╭─ Extrait

Quatre conférences pour lire le futur du labeur dans le monde

Denis de Rougemont, Paul Ricœur, Raymond Aron, Maurice Merleau-Ponty, Jacques Attali, Régis Debray, Michel Butor, etc.: depuis 1946, les Rencontres internationales accueillent à Genève des intellectuels pour débattre de l’Europe et des mutations du monde. L’édition 2014, qui a réuni un public clairsemé, peut-être par manque de grandes têtes d’affiche – comme par exemple Matthieu Ricard l’an passé –, s’est employée à dessiner les lendemains du travail. La question a réuni des sociologues et des économistes pour quatre débats, placés sous la houlette du Genevois Philippe Burrin, président des Rencontres depuis quatre années.

Usure «psy» et physique

Mercredi soir, l’économiste français Philippe Askenazy a exploré la question de «l’usure au travail». Il relève que les enquêtes européennes indiquent une hausse des contraintes pesant sur le labeur, quel que soit le niveau de formation. «L’ouvrier, qualifié ou non, subit une hausse des contraintes liées à la qualité (qui sont de types cognitifs). Le chef de rayon travaille à flux tendu et finit par se blesser physiquement», a illustré ce chercheur du CNRS. Et de souligner qu’en Europe la hausse de l’espérance de vie «sans maladie incapacitante» est freinée.

Jeudi, Raymon Torres, le directeur de l’Institut d’études sociales du BIT, a évoqué le «travail dans le monde». Cette dernière conférence a été animée par Joëlle Kuntz, chroniqueuse au journal Le Temps, l’un des parrains de cette manifestation.

╰─
╭─ Extraits de données

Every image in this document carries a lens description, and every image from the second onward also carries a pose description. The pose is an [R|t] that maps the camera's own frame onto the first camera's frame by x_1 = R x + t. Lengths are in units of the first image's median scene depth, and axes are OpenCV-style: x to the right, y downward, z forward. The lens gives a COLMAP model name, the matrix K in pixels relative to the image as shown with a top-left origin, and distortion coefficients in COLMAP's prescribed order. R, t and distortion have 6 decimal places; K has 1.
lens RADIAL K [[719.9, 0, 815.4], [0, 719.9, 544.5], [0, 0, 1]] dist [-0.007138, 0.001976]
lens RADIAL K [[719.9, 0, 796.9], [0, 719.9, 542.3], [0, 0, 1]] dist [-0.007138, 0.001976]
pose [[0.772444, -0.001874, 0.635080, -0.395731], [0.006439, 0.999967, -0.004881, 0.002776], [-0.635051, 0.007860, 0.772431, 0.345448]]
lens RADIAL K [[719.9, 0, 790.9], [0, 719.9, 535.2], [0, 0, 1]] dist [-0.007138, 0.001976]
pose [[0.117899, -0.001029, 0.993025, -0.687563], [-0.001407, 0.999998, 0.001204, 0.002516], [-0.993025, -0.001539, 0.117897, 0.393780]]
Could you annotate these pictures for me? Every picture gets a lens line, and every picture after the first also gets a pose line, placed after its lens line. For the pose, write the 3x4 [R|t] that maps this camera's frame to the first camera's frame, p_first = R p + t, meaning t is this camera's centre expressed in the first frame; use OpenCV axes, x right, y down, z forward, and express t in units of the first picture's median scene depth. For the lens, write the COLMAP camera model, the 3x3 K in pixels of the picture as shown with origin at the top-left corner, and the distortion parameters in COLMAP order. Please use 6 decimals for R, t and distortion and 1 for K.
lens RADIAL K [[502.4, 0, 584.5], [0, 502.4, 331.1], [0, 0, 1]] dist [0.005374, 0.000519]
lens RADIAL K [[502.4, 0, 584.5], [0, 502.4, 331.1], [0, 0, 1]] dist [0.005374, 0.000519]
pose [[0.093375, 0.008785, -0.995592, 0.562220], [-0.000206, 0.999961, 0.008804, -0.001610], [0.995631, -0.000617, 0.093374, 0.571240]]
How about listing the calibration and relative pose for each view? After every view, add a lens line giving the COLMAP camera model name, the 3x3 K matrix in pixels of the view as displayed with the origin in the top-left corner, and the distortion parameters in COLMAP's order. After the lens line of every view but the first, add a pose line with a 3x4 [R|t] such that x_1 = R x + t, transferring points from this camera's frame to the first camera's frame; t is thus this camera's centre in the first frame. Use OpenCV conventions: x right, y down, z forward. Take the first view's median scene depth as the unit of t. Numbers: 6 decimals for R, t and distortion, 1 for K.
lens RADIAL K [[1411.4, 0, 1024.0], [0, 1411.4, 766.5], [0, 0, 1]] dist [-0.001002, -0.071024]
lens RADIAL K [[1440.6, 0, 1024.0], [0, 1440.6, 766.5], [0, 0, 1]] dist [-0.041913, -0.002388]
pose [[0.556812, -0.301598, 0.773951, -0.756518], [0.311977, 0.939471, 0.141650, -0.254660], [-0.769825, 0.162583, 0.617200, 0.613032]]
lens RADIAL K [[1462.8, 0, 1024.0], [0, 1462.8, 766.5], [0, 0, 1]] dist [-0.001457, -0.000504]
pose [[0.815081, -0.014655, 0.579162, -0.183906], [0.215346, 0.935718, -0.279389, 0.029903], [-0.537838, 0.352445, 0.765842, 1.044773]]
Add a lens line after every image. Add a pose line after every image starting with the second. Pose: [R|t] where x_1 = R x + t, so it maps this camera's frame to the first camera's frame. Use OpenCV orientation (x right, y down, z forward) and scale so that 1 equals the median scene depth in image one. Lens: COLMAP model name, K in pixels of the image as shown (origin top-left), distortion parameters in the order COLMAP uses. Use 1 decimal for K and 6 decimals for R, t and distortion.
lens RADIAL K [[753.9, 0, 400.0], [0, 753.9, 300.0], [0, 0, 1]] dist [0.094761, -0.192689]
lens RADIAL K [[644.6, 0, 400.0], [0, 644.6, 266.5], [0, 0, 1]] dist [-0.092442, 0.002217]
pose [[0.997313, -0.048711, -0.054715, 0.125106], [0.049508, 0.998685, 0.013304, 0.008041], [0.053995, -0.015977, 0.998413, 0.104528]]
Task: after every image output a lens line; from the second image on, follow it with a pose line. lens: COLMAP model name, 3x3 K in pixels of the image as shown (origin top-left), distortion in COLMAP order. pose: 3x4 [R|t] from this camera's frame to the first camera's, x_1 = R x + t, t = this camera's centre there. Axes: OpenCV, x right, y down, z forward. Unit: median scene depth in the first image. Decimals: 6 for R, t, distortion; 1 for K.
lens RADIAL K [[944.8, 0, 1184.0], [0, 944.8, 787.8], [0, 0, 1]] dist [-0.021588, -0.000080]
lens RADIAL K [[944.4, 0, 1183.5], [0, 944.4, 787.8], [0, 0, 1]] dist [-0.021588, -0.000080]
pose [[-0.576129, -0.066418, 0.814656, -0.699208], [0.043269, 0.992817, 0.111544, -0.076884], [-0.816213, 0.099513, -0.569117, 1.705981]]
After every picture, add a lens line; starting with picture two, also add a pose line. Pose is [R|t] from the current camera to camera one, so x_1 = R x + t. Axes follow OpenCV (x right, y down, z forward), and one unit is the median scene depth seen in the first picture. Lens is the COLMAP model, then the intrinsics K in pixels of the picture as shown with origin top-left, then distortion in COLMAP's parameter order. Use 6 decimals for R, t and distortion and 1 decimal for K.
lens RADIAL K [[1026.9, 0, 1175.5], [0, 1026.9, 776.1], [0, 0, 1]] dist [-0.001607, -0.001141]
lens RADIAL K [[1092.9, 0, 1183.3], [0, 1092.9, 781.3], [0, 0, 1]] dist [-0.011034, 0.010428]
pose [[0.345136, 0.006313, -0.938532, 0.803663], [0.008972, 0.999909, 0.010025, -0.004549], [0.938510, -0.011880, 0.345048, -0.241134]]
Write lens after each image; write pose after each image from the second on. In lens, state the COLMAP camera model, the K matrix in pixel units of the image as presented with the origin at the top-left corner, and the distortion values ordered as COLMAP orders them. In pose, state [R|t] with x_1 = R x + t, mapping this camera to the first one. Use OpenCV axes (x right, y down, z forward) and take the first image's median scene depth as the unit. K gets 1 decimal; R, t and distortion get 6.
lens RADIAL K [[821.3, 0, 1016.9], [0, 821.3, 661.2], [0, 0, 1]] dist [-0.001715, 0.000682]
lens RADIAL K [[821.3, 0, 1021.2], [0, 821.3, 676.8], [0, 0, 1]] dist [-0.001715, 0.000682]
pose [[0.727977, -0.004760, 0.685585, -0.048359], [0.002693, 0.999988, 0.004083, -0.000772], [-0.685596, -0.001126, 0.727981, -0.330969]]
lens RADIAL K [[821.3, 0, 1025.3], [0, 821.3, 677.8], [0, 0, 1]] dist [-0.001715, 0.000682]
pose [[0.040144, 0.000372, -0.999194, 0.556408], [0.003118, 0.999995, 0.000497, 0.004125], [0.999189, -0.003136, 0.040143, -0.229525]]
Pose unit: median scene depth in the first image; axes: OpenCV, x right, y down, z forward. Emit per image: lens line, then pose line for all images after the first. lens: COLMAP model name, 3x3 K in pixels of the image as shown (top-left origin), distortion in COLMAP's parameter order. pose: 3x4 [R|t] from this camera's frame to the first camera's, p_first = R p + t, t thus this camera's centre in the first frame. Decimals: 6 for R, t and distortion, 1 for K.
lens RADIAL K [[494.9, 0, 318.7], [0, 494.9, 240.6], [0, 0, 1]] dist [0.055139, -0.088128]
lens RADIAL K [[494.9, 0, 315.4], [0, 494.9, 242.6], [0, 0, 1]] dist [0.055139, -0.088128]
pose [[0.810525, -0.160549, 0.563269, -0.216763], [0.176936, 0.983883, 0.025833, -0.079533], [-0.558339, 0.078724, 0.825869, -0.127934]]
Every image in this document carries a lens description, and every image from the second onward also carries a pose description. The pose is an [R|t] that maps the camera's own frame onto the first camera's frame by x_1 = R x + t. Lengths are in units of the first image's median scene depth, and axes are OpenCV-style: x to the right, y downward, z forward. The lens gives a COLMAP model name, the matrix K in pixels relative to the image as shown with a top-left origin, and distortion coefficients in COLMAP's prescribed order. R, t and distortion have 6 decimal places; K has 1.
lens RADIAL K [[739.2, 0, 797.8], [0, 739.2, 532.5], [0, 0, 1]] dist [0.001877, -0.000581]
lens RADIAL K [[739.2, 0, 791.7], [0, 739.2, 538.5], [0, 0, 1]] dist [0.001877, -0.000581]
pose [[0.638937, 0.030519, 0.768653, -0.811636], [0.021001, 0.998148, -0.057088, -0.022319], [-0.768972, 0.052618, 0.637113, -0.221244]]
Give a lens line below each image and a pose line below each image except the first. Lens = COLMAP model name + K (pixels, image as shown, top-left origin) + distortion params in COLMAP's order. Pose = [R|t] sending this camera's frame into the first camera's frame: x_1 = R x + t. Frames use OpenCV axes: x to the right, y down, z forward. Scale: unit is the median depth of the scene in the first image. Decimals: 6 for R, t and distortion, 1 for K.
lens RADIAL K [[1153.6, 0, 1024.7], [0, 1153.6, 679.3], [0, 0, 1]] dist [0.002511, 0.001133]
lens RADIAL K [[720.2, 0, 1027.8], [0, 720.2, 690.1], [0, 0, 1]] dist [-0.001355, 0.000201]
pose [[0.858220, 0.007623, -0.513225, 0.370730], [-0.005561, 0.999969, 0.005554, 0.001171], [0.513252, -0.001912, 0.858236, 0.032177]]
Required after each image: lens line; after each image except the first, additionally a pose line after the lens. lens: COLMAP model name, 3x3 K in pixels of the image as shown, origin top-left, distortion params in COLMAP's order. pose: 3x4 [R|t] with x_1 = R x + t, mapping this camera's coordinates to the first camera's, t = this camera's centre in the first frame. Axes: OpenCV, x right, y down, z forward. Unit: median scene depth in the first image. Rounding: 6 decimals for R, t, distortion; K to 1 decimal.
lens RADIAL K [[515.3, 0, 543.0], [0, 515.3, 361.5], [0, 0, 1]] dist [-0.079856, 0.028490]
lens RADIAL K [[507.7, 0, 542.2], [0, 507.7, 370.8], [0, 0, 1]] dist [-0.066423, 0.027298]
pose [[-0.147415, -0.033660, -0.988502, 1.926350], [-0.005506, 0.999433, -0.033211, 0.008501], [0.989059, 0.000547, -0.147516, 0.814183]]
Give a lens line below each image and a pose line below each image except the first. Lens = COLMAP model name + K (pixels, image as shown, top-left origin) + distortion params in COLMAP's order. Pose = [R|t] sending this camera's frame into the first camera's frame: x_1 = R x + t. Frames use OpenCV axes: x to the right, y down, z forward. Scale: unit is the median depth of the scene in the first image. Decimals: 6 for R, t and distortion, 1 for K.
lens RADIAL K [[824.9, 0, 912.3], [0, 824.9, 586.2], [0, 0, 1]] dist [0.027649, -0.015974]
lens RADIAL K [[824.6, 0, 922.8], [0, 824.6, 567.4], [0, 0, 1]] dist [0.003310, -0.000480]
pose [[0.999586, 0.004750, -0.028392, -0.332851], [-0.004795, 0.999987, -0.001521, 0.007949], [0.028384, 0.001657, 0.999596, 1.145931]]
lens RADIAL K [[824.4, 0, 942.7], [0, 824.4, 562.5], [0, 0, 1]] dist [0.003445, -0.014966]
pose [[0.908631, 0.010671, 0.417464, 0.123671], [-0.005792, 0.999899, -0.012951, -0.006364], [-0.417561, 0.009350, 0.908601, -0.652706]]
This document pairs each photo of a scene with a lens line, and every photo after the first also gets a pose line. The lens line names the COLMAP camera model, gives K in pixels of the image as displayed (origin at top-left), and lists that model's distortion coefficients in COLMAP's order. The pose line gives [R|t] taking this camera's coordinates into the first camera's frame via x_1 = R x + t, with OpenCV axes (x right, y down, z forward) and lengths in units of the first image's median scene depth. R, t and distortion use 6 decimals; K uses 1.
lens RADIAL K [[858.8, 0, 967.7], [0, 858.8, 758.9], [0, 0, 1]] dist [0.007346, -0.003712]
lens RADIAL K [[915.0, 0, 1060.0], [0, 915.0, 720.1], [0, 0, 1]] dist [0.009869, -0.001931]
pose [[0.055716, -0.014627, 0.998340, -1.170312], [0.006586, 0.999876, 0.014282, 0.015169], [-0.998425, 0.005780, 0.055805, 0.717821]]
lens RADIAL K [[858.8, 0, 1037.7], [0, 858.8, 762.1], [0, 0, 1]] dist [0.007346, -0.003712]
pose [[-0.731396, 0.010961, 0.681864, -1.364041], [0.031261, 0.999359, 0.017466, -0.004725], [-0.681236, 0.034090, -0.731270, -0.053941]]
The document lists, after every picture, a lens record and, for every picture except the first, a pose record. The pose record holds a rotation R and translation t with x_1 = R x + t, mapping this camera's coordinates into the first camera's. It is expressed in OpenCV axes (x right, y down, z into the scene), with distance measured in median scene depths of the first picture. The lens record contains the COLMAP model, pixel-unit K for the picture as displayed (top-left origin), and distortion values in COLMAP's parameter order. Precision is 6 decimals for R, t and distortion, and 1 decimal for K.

╰─

Activité:
Répondez à ces questions d'après l'extrait :
(a) Depuis quelle année les Rencontres internationales accueillent-elles des intellectuels à Genève ?
(b) Qui préside les Rencontres depuis quatre années ?
(c) Qui a animé la conférence du jeudi ?

Votre réponse:
(a) Depuis 1946.
(b) Le Genevois Philippe Burrin.
(c) Joëlle Kuntz, chroniqueuse au journal Le Temps.